HOW TO HAVE YOUR IRON STATUS CHECKED
IRON INFORMATION FOR RLS PATIENTS
As we know, low iron in the brain is one of the two major causes of Restless Leg Syndrome. (The other is a dopamine imbalance in the brain. In any event, RLS occurs in the brain - it is manifested in the limbs.)
With regard to iron, there is really only one correct way to test a patient's four iron levels. This information is from The Johns Hopkins University & Medical Center in Maryland, USA.
Listed below are the four iron parameters and the recommended levels for RLS patients.
Serum (total) iron: greater than 60 ug/dL
Per cent iron saturation: 16% or greater
Total Iron Binding Capacity (TIBC): less than 400 ug/dL
Serum ferritin: at least 100 ng/ml (some patients may need much higher, even 200-300)
NOTES:
1. Blood must be drawn from a patient for these 4 tests after a morning fast. The reason for this is that the serum iron varies widely with food. This number is used to calculate the per cent iron saturation.
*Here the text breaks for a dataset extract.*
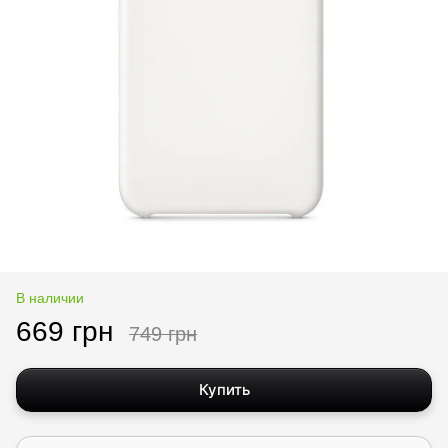
В наличии
669 грн
749 грн
Купить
Testing without fasting may result in two of the four results being inaccurate.
2. All four tests must be within the given ranges for RLS patients per the Johns Hopkins guidelines. If even ONE test is out of limits the iron status may be severely low enough that the symptoms will continue.
3. Oral iron may provide some relief from symptoms, but it must be taken on an empty stomach and most iron "supplements" do not contain enough iron to move the numbers. The standard oral iron is ferrous sulfate 325 mg, taken with vitamin C 500 mg to aid absorption. However, many people will experience GI issues such as constipation. But it is a starting point and it often works somewhat. (Drug store iron supplements may provide temporary relief, but they do not contain enough iron for RLS patients. Also, make sure you tell your doctor that you are self-medicating with iron - s/he needs to know this.)
4. The preferred treatment for low iron status in RLS patients is intravenous (IV) iron. It is completely safe when done at an infusion center by competent staff and it is indicated for anemic patients often.
5. Almost no primary care physicians (family doctors or 'consultants') have any idea or knowledge about the RLS-iron connection. You may need to be prepared for pushback or even total denial about this. If this occurs, ask for a referral to a knowledgeable RLS physician.
6. Feel free to ask about iron, but your best source is always (hopefully) your doctor.